__SELECTED TEXT__

====

Re: tcltest Tk Applications
Available news archives: comp.lang.tcl - comp.lang.python - comp.security.firewalls - sci.crypt - comp.lang.php - comp.lang.javascript
Google
 
Web news.hping.org


comp.lang.tcl archive

Re: tcltest Tk Applications

From: Erik Leunissen <look@the.footer.invalid>
Date: Mon May 30 2005 - 15:10:19 CEST

Erik Leunissen wrote:

> I just found a fix for the problem that I addressed in the previous
> posting. See the code inside "setupScript" in the test script below.
>

But all access to files other than stdout, stderr and stdin will remain
a very big

                      PITA

The following example test "writeToFile" will cause an error because the
call to puts in [writeToFile] requires the channel $fd to exist. While
that is the case in a normal execution environment, it is not in a slave
interpreter unless you make it explicitly available using [interp
transfer]. Since the [puts] immediately follows the opening of the file,
there is no way to do that in a timely fashion when you're writing the
test script. You could of course insert it into the proc to take into
account that in the future it may be executed in a test environment that
uses slave interpreters, but ... good heavens, NO.

====

__TASKS TO PERFORM__
A: Answer these questions from the tcltest post, one per line:
(i) On what date was the post sent?
(ii) Which example test will cause an error?
(iii) Which command makes a channel available in a slave interpreter?
B: Translate this sentence from the tcltest post into Spanish: "The following example test "writeToFile" will cause an error because the call to puts in [writeToFile] requires the channel $fd to exist."
C: Please write a continuation of the tcltest post above, starting after its last sentence, "good heavens, NO."
The material has nothing to do with the tcltest post.

====

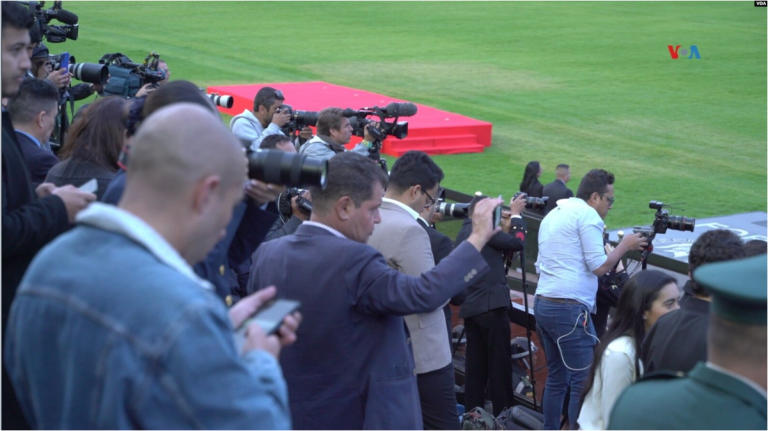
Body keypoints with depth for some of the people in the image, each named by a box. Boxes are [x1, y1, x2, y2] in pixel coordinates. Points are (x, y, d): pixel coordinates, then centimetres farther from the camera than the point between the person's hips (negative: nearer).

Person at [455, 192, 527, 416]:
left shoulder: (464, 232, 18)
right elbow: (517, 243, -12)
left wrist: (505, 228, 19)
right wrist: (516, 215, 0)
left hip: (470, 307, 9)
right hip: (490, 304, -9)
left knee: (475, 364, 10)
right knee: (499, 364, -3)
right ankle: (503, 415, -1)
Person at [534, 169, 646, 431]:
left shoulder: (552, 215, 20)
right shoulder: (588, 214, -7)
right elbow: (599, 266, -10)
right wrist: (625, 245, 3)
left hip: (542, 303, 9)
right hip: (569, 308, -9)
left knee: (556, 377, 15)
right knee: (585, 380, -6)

====

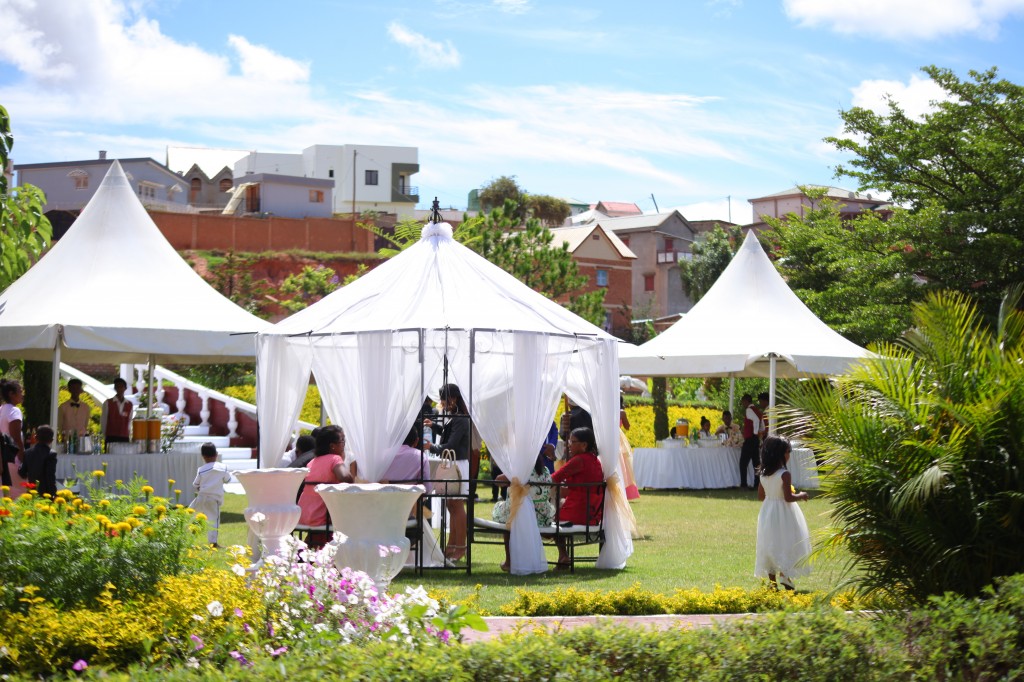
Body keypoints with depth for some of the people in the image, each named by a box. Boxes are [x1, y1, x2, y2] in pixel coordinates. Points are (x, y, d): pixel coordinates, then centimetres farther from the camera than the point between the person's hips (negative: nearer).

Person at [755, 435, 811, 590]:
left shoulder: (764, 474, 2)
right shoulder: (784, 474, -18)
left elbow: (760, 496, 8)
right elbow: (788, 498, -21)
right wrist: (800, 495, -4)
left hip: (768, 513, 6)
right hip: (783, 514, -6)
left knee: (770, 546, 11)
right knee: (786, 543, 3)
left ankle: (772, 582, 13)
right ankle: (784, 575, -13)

====

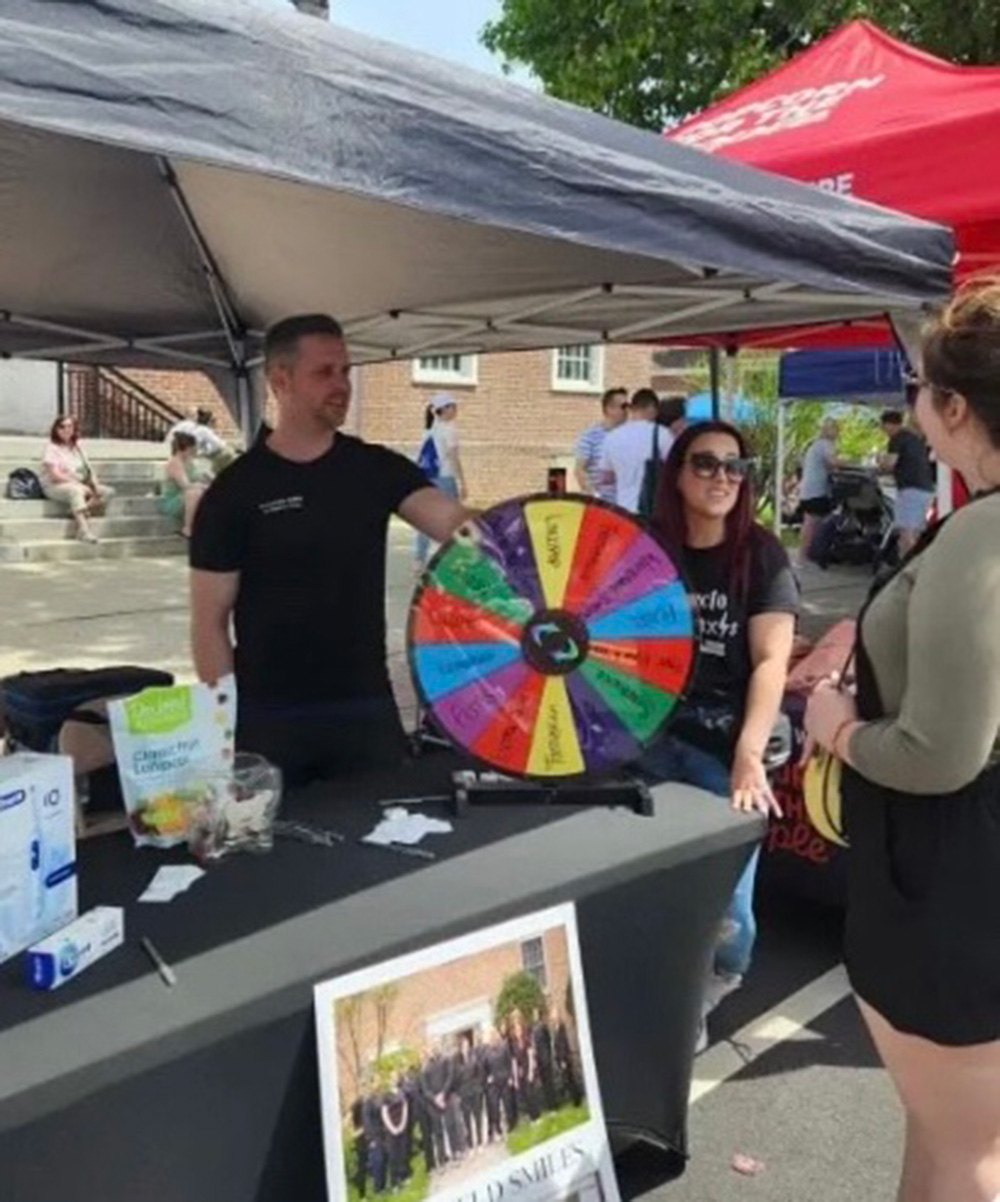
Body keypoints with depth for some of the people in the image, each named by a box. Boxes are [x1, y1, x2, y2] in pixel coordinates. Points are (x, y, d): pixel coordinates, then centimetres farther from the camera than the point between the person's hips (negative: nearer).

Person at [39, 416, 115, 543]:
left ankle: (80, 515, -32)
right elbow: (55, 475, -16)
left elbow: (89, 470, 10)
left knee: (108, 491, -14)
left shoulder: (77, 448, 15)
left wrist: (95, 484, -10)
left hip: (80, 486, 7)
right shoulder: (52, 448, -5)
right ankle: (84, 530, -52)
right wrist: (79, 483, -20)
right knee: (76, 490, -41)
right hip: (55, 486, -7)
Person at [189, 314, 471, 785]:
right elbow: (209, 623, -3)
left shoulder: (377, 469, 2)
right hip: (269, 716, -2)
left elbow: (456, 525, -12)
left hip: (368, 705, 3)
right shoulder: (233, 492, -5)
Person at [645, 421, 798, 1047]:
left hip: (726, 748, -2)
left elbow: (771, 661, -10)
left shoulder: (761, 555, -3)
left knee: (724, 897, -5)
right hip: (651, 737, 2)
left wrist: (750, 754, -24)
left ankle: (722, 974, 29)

====

__ANSWER LIST__
A:
(i) Mon May 30 2005
(ii) "writeToFile"
(iii) [interp transfer]

B: La siguiente prueba de ejemplo "writeToFile" provocará un error porque la llamada a puts en [writeToFile] requiere que exista el canal $fd.

C:
Are there any people who see a workable solution here?

Or should we conclude that the best thing is not to use slave
interpreters when the code that you want to test accesses files other
than the standard ones?

set proc writeToFile {txt} {
     set fd [open ./testFile w]
     puts $fd $txt
     close $fd
}

set setupScript {
     interp create slave
     slave alias puts puts
}
set cleanupScript {
     interp delete slave
}

test writeToFile {exercises a file access error} \
     -setup $setupScript -body {
        slave eval writeToFile tralala
} -result "" -returnCodes ok -cleanup $cleanupScript

-- 
   leunissen@       nl | Merge the left part of these two lines into one,
e.          hccnet.   | respecting a character's position in a line.